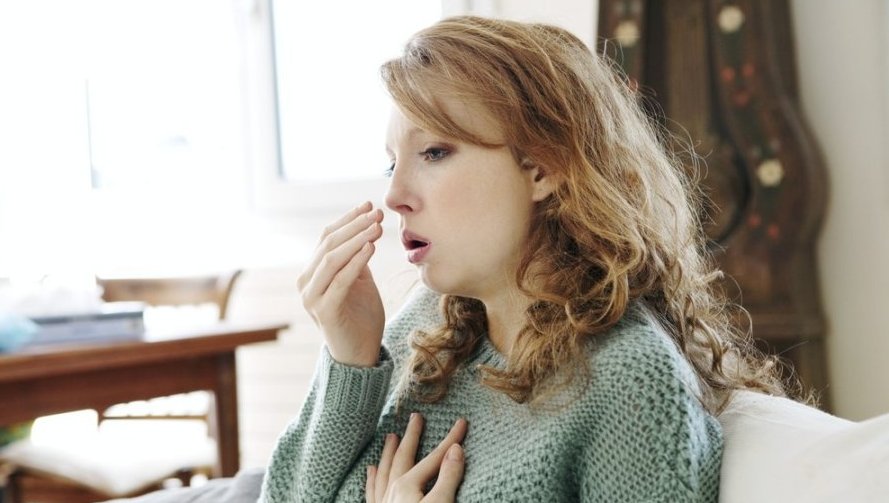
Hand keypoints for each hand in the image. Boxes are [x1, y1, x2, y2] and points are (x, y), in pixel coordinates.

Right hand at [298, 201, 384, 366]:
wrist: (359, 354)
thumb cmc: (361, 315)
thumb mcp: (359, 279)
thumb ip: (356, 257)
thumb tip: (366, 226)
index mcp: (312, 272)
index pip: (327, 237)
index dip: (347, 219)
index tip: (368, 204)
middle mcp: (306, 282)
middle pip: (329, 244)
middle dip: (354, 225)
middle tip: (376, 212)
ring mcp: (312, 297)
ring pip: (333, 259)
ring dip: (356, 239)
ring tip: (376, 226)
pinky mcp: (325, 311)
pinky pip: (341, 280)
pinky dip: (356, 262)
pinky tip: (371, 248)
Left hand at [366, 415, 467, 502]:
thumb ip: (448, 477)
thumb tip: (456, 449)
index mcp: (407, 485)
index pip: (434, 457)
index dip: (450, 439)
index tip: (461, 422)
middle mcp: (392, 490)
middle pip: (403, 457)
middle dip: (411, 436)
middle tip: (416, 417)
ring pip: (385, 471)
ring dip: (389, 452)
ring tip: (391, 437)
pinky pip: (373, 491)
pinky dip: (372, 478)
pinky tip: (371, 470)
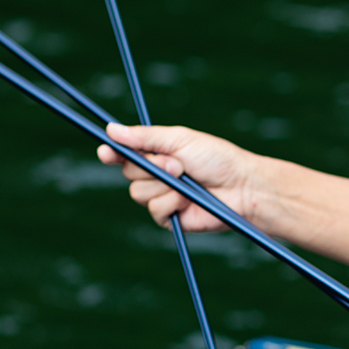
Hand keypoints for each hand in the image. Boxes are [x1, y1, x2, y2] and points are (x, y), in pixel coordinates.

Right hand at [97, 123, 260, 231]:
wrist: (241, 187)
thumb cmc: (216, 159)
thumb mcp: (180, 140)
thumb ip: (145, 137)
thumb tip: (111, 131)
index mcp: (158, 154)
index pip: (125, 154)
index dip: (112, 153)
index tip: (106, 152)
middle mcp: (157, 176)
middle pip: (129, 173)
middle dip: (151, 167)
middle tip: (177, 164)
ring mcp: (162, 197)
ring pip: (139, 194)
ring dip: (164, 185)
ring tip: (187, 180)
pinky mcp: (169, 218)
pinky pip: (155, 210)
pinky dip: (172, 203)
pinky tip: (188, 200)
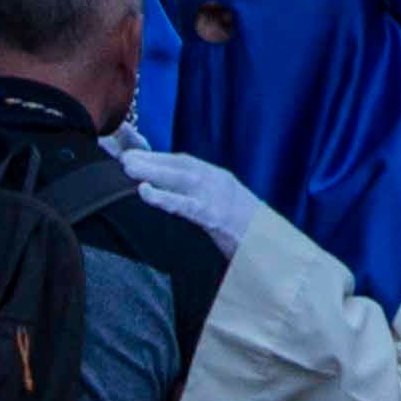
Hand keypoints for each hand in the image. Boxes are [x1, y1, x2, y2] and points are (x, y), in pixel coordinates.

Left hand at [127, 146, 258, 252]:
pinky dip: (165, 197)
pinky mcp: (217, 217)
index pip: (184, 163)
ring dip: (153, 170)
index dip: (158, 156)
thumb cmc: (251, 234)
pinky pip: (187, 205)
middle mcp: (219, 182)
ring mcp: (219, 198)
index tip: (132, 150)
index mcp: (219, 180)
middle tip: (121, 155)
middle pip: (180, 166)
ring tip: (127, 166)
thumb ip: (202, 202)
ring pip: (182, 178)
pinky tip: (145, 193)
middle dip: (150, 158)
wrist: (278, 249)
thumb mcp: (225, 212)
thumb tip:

-- WORK TO COMPLETE --
Please give again, exactly and only, the lines from the top of the listing above through the line that has "middle dip: (354, 225)", with pictures left out.

-- YOUR SOLUTION --
Hand keypoints for each hand in the image. Boxes are [x1, y1, x2, y2] and points are (x, y), in pixel coordinates.

Right hand at [298, 201, 384, 366]:
wrist: (359, 354)
thumb cmc: (361, 315)
thumb mcp: (359, 279)
thumb ip: (356, 257)
thumb tip: (366, 226)
index mcp: (312, 272)
index pip: (327, 237)
index dip: (347, 219)
index tip: (368, 204)
middle mcp: (306, 282)
middle pip: (329, 244)
middle dip: (354, 225)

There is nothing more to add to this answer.